TEXTE PROPOSÉ
* * * * * * *
C'est une pierre dans le jardin des anti-vaccins en pleine pandémie de Covid-19 : saisie par des parents tchèques qui refusaient de faire vacciner leurs enfants, la Cour européenne des droits de l'Homme (CEDH) a jugé ce jeudi que la vaccination obligatoire était "nécessaire dans une société démocratique".
La cour qui se prononçait ainsi pour la première fois depuis sa création en 1959 sur le principe de la vaccination obligatoire contre des maladies infantiles, avait confié cette affaire à sa formation suprême, la Grande chambre qui juge les dossiers les plus importants.
Les décisions de la Grande chambre, composée de 17 juges européens, dont le président de la CEDH, sont "définitives". Aucun recours n'est possible.
Pour Nicolas Hervieu, juriste spécialiste de la CEDH, interrogé par l'AFP, "cet arrêt vient conforter la possibilité d'une obligation vaccinale sous conditions dans l'actuelle épidémie de Covid-19".
Le juriste, qui enseigne à Sciences-Po Paris, souligne qu'aux termes de l'arrêt, les Etats bénéficient d'une "ample marge d'appréciation" pour fixer leur politique de vaccination.
La décision de la CEDH, relève également Nicolas Hervieu, fait "le constat d'un consensus général sur les effets bénéfiques de la vaccination qui ne sont pas remis en cause par les effets secondaires inévitables, dès lors qu'il y a un contrôle scientifique strict".
Et la cour, poursuit-il, endosse "le principe de solidarité sociale qui peut justifier que l'on impose la vaccination à tous, même ceux qui se sentent moins menacés par la maladie, dès lors qu'il s'agit de protéger les personnes les plus vulnérables".
* * * * * * *
DONNÉES FOURNIES
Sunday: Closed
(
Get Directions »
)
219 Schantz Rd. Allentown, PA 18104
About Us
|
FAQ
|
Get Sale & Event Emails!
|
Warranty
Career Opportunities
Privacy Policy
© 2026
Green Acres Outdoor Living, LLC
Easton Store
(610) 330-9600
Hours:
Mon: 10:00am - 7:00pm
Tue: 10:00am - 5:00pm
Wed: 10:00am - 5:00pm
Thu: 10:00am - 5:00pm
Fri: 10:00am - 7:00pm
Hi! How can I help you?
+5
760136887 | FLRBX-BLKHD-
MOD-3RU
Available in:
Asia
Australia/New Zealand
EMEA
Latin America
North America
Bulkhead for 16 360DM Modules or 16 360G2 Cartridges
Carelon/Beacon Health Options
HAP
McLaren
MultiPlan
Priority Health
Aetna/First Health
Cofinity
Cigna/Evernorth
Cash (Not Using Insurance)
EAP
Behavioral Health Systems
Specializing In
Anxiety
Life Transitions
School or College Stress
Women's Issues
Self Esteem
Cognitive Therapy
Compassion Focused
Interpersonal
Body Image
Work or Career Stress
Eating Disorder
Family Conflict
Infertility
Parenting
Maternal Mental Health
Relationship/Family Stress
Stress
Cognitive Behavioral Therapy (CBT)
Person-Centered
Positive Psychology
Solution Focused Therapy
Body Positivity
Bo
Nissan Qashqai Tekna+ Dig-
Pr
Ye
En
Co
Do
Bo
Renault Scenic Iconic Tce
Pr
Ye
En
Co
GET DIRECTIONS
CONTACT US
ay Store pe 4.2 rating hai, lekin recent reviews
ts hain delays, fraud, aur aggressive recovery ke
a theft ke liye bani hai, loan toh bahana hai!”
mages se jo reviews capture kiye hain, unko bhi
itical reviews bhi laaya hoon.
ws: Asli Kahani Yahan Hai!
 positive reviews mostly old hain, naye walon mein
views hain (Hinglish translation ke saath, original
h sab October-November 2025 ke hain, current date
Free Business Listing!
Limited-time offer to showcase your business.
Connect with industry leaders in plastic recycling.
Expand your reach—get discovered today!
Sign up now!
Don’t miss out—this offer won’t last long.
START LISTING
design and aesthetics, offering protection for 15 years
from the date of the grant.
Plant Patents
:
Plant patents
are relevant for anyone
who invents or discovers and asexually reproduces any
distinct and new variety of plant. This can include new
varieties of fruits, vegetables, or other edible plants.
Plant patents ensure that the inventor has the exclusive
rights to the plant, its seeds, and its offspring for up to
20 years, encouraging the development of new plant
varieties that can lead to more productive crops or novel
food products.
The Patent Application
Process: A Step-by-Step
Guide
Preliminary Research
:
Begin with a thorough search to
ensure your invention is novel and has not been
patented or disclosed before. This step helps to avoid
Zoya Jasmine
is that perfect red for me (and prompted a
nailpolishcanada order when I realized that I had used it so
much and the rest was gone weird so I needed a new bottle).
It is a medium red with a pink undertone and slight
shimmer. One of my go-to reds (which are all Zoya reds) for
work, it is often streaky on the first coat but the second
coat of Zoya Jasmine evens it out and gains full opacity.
* * * * * * *
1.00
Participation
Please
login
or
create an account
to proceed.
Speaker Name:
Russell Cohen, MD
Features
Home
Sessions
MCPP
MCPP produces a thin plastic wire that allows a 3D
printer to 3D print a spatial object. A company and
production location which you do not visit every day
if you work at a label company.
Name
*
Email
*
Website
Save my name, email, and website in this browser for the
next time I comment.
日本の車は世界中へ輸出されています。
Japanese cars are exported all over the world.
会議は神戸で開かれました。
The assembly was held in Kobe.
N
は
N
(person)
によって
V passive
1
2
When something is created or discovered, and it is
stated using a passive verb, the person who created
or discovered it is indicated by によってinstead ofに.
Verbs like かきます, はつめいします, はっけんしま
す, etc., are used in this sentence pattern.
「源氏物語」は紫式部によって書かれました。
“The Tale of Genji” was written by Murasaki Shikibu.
* * * * * * *
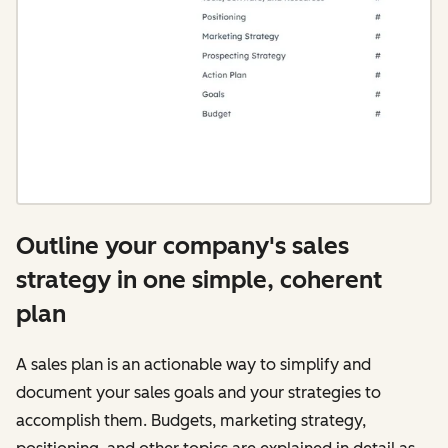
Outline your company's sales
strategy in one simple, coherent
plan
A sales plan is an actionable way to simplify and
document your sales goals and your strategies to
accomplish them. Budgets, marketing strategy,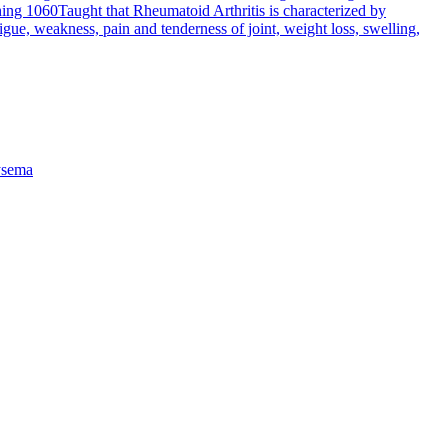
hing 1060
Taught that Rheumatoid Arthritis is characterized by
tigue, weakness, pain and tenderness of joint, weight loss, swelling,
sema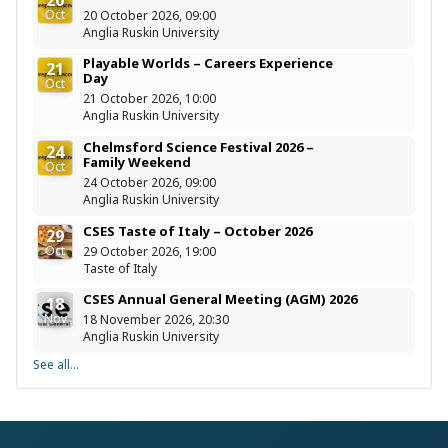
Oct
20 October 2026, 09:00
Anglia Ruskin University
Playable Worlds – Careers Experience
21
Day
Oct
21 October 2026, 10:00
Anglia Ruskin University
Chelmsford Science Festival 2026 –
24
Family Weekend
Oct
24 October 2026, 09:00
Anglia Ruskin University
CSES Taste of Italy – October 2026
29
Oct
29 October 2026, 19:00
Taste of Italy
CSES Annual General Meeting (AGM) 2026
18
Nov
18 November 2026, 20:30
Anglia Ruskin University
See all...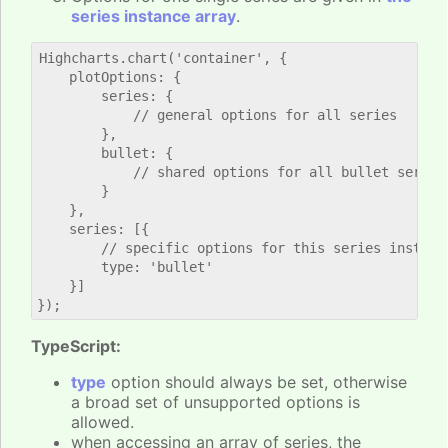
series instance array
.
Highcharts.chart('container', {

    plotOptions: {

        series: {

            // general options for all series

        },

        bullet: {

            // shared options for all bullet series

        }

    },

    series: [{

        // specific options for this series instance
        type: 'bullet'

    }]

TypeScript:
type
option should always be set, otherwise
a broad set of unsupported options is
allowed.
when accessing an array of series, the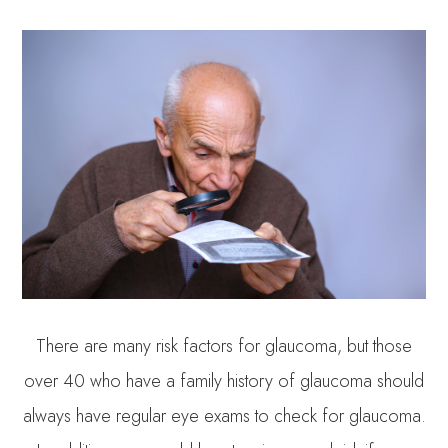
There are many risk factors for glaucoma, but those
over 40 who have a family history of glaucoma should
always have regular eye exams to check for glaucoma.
* * * * * * *
TRAVAIL À FAIRE
1) Indiquez si chacune des affirmations suivantes est conforme au texte sur l'arrêt de la CEDH, en répondant par oui ou par non et en citant les mots du texte qui le prouvent. (a) La Grande chambre de la CEDH est composée de 17 juges. (b) Les décisions de la Grande chambre peuvent faire l'objet d'un recours. (c) D'après Nicolas Hervieu, l'arrêt laisse aux États peu de liberté pour fixer leur politique de vaccination.
2) Poursuivez le texte sur l'arrêt de la CEDH relatif à la vaccination obligatoire, à partir de sa dernière phrase.

CORRIGÉ
1)
(a) Oui : « composée de 17 juges européens, dont le président de la CEDH ».
(b) Non : « Aucun recours n'est possible. »
(c) Non : « les Etats bénéficient d'une "ample marge d'appréciation" pour fixer leur politique de vaccination ».

2)
Dans son arrêt, la CEDH estime que la vaccination obligatoire des enfants en République tchèque contre neuf maladies (diphtérie, tétanos, poliomyélite, rougeole, hépatite B...), ne viole pas les dispositions de la Convention européenne des droits de l'Homme sur le "respect de la vie privée".
"L"intérêt supérieur des enfants"
"La politique de vaccination poursuit les objectifs légitimes de protection de la santé ainsi que des droits d'autrui, en ce qu'elle protège à la fois ceux qui reçoivent les vaccins en question et ceux qui ne peuvent pas se faire vacciner pour des raisons médicales", souligne-t-elle.
Ces derniers, relève la cour, sont "tributaires de l'immunité collective pour se protéger contre les maladies graves contagieuses en cause".
"L'intérêt supérieur des enfants doit primer dans toutes les décisions qui les concernent", poursuit la cour, qui insiste sur "le besoin social impérieux de protéger la santé individuelle et publique (...) et d'éviter toute tendance à la baisse du taux de vaccination des enfants".
Et ce, même si la vaccination obligatoire, comme elle le reconnaît, "constitue une ingérence dans l'exercice du droit au respect de la vie privée".
La cour était saisie de six requêtes introduites par des parents tchèques dont les enfants qu'ils avaient refusé de faire vacciner pour diverses raisons n'avaient pas été admis en maternelle.
La justice tchèque avait rejeté auparavant tous les recours de ces parents.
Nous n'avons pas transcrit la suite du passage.